ROS is strictly written based on the assumption that the user is running a Linux kernel. So users not familiar with Linux are thrown aback when they first get exposed to it. With MUJOCO, you do not need Linux or OSX as it works on Windows OS just fine. MUJOCO also use an XML parser to interpret links and joints and so it is able to read ROS URDFs and xacro files okay. But it doesn’t work the other way (see this answer from Todorov)

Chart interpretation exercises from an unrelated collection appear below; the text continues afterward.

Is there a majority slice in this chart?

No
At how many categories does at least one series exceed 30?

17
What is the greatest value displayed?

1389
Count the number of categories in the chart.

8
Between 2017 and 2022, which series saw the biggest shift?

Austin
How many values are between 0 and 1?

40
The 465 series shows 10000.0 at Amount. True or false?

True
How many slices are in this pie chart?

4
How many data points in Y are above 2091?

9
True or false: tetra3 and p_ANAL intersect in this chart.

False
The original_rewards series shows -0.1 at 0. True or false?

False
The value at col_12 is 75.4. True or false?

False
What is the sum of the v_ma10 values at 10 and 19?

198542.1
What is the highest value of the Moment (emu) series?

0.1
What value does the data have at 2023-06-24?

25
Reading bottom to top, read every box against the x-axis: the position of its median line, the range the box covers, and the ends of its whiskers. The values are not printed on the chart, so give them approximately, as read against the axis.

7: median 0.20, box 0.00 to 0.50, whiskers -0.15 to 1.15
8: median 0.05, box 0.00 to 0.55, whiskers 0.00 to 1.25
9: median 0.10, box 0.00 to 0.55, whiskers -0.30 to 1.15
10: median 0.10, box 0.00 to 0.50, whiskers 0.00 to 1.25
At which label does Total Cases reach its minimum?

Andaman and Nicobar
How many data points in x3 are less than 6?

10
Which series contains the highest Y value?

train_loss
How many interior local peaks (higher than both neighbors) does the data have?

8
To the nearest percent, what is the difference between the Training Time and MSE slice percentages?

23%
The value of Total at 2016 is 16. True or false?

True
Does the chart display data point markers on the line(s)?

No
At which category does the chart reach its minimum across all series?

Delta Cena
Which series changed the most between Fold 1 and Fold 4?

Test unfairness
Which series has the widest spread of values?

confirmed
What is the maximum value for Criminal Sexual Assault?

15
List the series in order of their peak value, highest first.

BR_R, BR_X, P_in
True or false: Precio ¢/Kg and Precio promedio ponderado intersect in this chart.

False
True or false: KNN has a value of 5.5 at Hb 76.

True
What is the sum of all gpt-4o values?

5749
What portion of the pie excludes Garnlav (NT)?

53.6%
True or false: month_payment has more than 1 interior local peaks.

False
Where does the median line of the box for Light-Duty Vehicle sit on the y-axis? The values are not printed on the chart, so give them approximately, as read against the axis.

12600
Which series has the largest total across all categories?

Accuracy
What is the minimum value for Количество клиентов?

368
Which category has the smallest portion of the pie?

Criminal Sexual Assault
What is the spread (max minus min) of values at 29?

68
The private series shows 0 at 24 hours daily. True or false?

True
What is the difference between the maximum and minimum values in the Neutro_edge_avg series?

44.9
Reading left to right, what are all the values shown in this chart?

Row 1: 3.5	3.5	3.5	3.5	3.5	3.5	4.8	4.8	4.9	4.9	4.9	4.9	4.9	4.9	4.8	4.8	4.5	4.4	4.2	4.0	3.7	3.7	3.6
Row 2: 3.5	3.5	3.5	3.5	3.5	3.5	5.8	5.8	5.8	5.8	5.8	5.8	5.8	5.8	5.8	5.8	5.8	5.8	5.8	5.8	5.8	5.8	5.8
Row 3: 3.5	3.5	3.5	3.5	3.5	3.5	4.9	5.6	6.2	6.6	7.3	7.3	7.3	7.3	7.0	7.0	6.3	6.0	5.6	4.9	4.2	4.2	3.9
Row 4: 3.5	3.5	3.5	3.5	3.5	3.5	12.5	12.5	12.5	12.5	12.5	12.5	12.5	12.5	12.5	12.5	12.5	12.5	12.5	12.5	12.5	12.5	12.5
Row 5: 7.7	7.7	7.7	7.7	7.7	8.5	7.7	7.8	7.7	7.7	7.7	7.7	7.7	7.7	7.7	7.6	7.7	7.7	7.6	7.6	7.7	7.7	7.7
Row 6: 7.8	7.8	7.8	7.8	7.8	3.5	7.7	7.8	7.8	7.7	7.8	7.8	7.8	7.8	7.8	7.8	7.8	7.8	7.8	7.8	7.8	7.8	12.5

MPC implementations are elegant only when the model is accurate. Unexpected poor performance of an MPC controller will often be due to poor modeling assumptions (Rossiter). If the simulation engine emphasizes simulation stability over control law precision, we have a problem. And this is my problem with Gazebo and ROS generally. I read it somewhere in one of Todorov’s papers (can’t remember where I found it) that the floating point ops of MUJOCO were unit tested to >>355
decimal points. The OSRF community may be good at community based software engineering for robotics but you have to give Todorov the credit. He had the patience and tenacity to develop such a robust software for control simulation. People stopped paying attention to floating point operational precision back in the late 80’s/90’s.
What’s more? MUJOCO allows you to write your models in C. Engineers are head over boots for Matlab but I am all for a program or modeling software that stays close to ones and zeros as much as possible. It means being less dumbfounded when things do not work as you envisioned and greater flexibility in being the master and architect of your creation.